Lo hicieron y lo volverían a hacer, aunque se hayan repetido —a veces mentalmente y otras a viva voz— “nunca más”, durante los casi 900 kilómetros que separan a la capital de Paraguay de la capital nacional de la pasión sabalera. Lo volverían a hacer aunque les anticiparan que Pellerano va a manejar el partido a su antojo, que Claus no va a parar el partido hasta después del gol de León y que el empuje del final no alcanzará para materializar el último milagro de Colón en esta Sudamericana 2019.

Lo harían y lo harán, porque si repitieron hasta el cansancio “nunca más” fue para intentar convencerse a ellos mismos de una mentira que se inventaron para mitigar su dolor pero que ni siquiera se creyeron por un instante. Más vale que lo harán, o mandarán a algún emisario, pero seguro que estarán. Y si no habría que preguntarle a los que estuvieron en Córdoba en el 93. ¿Cuántos tendrán el privilegio de aparecer —como partes indivisibles de un todo— en las fotos de los dos verdaderos hormigueros rojinegros que fueron aquel Chateau de Córdoba y esta Olla de Asunción? ¿Y cuántos tendrán el placer de volver a aparecer en la próxima, aunque se hayan jurado nunca más?

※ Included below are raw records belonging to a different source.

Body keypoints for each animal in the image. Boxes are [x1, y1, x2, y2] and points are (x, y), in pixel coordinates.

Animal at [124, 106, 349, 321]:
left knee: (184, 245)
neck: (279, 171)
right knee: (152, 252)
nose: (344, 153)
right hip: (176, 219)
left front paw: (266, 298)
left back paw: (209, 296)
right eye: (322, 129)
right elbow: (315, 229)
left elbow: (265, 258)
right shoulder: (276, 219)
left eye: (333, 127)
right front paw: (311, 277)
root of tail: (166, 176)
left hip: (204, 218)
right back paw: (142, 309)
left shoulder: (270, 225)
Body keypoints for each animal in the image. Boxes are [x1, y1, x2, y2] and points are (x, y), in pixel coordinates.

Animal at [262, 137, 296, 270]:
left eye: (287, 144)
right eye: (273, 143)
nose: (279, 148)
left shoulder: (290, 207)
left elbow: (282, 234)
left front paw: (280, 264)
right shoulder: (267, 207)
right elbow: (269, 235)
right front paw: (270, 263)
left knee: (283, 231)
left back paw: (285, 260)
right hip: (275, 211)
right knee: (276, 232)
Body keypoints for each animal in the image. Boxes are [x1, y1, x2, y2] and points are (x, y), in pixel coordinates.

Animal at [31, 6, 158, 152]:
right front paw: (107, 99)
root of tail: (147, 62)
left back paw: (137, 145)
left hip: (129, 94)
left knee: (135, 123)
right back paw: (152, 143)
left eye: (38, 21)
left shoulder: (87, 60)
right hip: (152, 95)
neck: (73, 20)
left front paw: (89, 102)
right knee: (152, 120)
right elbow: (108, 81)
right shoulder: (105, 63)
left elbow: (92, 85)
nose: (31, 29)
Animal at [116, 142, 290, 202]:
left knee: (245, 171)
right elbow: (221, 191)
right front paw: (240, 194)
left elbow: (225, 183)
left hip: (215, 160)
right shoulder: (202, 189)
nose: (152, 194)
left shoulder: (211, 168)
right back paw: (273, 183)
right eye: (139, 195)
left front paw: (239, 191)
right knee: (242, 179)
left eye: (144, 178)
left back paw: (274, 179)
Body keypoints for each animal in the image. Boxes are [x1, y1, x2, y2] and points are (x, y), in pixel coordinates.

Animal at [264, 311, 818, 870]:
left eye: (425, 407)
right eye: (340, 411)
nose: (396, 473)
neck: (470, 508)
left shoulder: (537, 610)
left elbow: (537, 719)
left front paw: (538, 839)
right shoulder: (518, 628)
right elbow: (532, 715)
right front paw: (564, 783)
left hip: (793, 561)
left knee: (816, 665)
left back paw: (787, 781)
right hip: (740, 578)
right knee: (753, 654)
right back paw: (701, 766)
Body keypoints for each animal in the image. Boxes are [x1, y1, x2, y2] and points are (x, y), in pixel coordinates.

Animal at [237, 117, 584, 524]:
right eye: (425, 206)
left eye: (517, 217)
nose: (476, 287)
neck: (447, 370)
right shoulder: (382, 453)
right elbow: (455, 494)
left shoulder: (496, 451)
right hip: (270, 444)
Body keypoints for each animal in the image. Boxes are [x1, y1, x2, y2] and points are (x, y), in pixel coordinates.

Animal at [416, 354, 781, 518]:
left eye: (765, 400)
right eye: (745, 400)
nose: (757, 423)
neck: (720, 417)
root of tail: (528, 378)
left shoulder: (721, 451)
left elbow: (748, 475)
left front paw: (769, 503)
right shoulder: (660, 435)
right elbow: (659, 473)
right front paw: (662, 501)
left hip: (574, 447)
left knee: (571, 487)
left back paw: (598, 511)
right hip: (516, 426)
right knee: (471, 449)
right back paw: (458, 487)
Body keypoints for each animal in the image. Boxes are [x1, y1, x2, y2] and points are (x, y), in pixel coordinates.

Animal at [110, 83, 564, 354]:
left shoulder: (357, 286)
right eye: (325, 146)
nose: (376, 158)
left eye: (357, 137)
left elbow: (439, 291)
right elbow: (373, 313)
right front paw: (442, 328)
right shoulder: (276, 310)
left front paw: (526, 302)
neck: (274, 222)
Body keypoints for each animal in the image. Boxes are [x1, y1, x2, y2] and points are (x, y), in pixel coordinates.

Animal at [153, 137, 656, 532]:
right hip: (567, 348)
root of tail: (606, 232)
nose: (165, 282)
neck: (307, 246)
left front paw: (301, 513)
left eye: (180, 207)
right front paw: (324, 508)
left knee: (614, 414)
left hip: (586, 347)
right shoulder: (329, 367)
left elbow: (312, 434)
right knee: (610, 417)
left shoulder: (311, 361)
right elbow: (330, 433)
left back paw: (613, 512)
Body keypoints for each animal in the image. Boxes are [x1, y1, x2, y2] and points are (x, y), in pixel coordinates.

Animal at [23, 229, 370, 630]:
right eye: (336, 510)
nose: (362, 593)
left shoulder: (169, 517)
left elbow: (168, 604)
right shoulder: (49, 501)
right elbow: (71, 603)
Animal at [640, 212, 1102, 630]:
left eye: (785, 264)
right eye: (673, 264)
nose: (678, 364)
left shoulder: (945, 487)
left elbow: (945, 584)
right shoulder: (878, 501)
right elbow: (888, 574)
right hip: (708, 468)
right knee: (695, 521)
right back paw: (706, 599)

Por su puesto que lo harán, si su derrota no es fallar un pase, perder una marca, calcular mal un despeje o definir al cuerpo del arquero. Su derrota no es esa pero se hacen cargo igual y la sienten como propia, porque culpa de esa derrota no pueden disfrutar de la victoria que sí consiguieron, que fue por goleada récord y que puso a hablar a buena parte del globo futbolero. Su derrota no es esa, pero la asumen igual y se obligan a engañarse con ese falso “nunca más” cuando saben que el día que llegue una nueva oportunidad allí estarán, para pelearle de igual a igual a cualquiera y en cualquier cancha, y llevarse otro campeonato aunque el título después lo festeje el rival.

Lo hicieron y lo seguirán haciendo. Si es necesario volverán a llorar y volverán a levantar la cabeza para quebrantar ese juramento del “nunca más”. Porque se pueden bancar mil veces perder en la cancha, pero no soportarían abandonar ni una vez su partido. Sienten que ninguna estrella es más importante que todo lo que hicieron, hacen y seguirán haciendo con tal de estar ahí para acariciarla con el alma. Por eso se aguantarían toda la vida seguir siendo campeones sin corona. Alguien que se lo explique a los que dicen que la gente no gana campeonatos.